**Текст отрывка:**

+ + +

Выше среднего роста, внешне весьма симпатичный и обладающий заметным мужским обаянием, он был умён, рассудителен, при необходимости дипломатичен. Просто и естественно держал себя с людьми, был доброжелателен, не лишён остроумия и сам отзывчив на юмор. К сожалению, раннее знакомство с казармой и последующее длительное пребывание в солдатской среде не дали в полной мере развиться несомненно присущей ему врожденной утончённости, изредка напоминая о себе в его манерах и поступках. Фёдор был для мамы высшим авторитетом и вполне заслуженно: он был сильно привязан к семье и проявлял о нас постоянную заботу, которая ощущалась даже в мелочах. Привезённые им подарки, а он не обошёл никого из нас, несмотря на свои скромные старшинские возможности, были выбраны с толком, сделавшим бы честь и умудрённому главе семьи. Тогда же он привёз замечательный, написанный маслом пейзаж. Несмотря на отсутствие на холсте подписи художника, очевидно, что рука его мастерски владела кистью. Сейчас эта картина, а также оставшиеся в своё время в комнате Марии Фёдоровны две чудесные акварели с подписью «Эрлихъ», как и очень удачный этюд маслом на дереве «Розы» моего двоюродного брата Анатолия Лапцевича, составляют главное художественное украшение нашей квартиры. От тех дней осталось фото, где мы, по предложению Феди, запечатлены в полном, теперь уже изменённом составе: не стало папы, но появился Иван, Лёлин муж.

+ + +

**Исходные записи:**
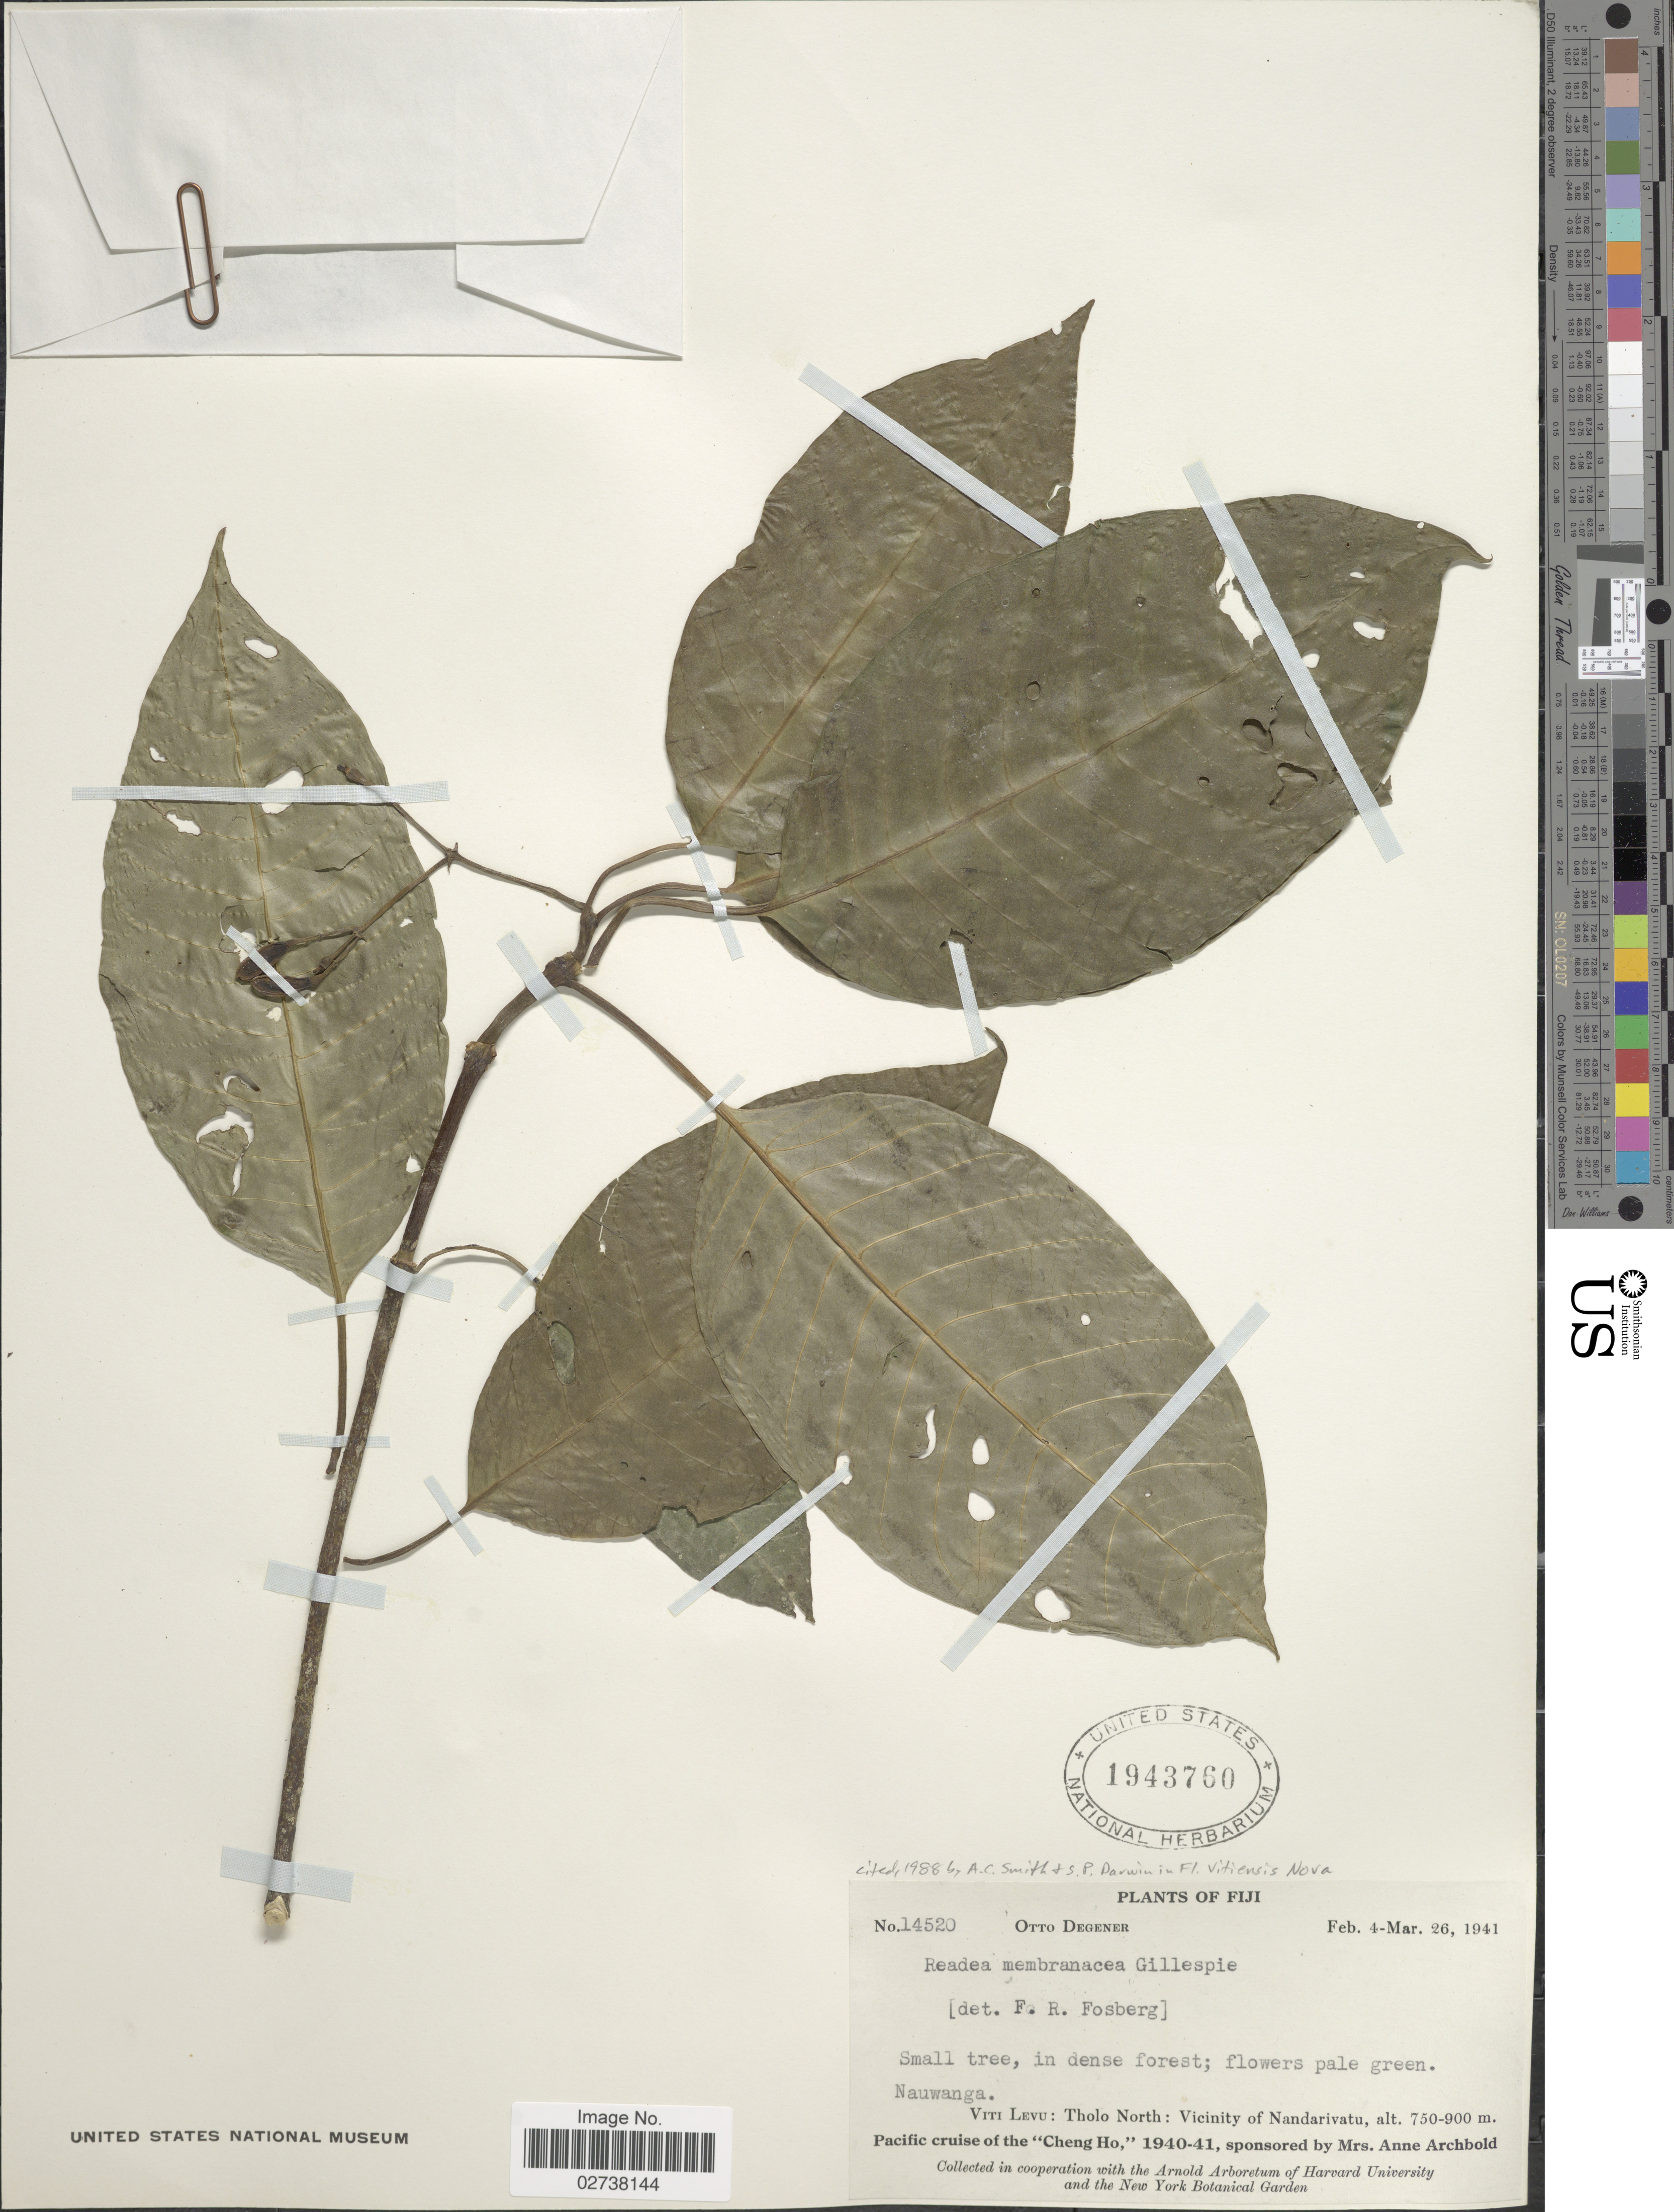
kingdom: Plantae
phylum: Tracheophyta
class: Magnoliopsida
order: Gentianales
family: Rubiaceae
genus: Readea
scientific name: Readea membranacea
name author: Gillespie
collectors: O. Degener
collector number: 14520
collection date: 1941-02-04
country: Fiji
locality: Nauwanga, Viti Levu: Tholo North: Vicinity of Nandarivatu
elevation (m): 750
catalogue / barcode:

+ + +

**Список заданий:**
a – Перепечатайте строки записей без изменений: начните со строки, в которой есть «phylum: Tracheophyta», включая её, и продолжайте до самого конца записей.
b – Напишите продолжение отрывка воспоминаний о Фёдоре, начав сразу после его последнего предложения.
Отрывок и записи никак не связаны между собой.

**Ответы к заданиям:**
a –
phylum: Tracheophyta
class: Magnoliopsida
order: Gentianales
family: Rubiaceae
genus: Readea
scientific name: Readea membranacea
name author: Gillespie
collectors: O. Degener
collector number: 14520
collection date: 1941-02-04
country: Fiji
locality: Nauwanga, Viti Levu: Tholo North: Vicinity of Nandarivatu
elevation (m): 750
catalogue / barcode:

b –
Семейное фото. Ленинград, 1945 год. В центре мама и муж Лёли – Ваня, слева Федя и я, справа Лёля и Лина
В последующем полностью наша семья уже никогда не собиралась. Именно с этого отпуска, сам того не желая, Федя стал причиной серьёзной размолвки между мамой и тётей Валей, которая «положила на него глаз» как на «жениха» для своей племянницы. Люся Анкудинова была худощавой, приятной на вид, но несколько анемичной блондинкой с негустыми вьющимися волосами и спокойной, слегка ироничной манерой поведения. Как мне кажется, она была неглупа, не вздорна и не мелочна, правда, по внешнему блеску, живости ума, умению «себя подать» намного уступала своей тёте. Но, надо отдать Люсе справедливость, она и не тщилась за нею угнаться, держась всегда приветливо и с достоинством. Возможно, что брату она стала бы неплохой женой, если бы не один нюанс: по возрасту она, кажется, была немного старше Феди и, по мнению тёти Вали, ей нельзя было больше ждать. Поэтому тётя взялась за дело с присущей ей энергией, стремясь завершить его как можно скорее. Люся, кажется, была непротив, брат держался индифферентно, мама заявила категорически: «Феде жениться рано!». В результате брат уехал холостяком. Вместо свадьбы Люси и Феди получилось длительное и острое противостояние между тётей Валей и мамой. Стремление тёти форсировать события имело обратные последствия: Люся вышла замуж лишь года три-четыре спустя и не за Федю. Вскоре после отъезда Феди в часть сдвинулась с места и Лёля. Иван Иванович получил назначение в Прикарпатский военный округ. Это назначение оказалось для них всерьез и надолго.
1946 год. Экзамены. Выбор пути
Мои ребячьи дела шли своим чередом. Весной 1945 года я вступил в комсомол. К этому шагу меня никто не понуждал и не подталкивал. Я искренне считал, что это именно то, что мне нужно. Впрочем, ничего нового в мою жизнь этот шаг тогда не принёс.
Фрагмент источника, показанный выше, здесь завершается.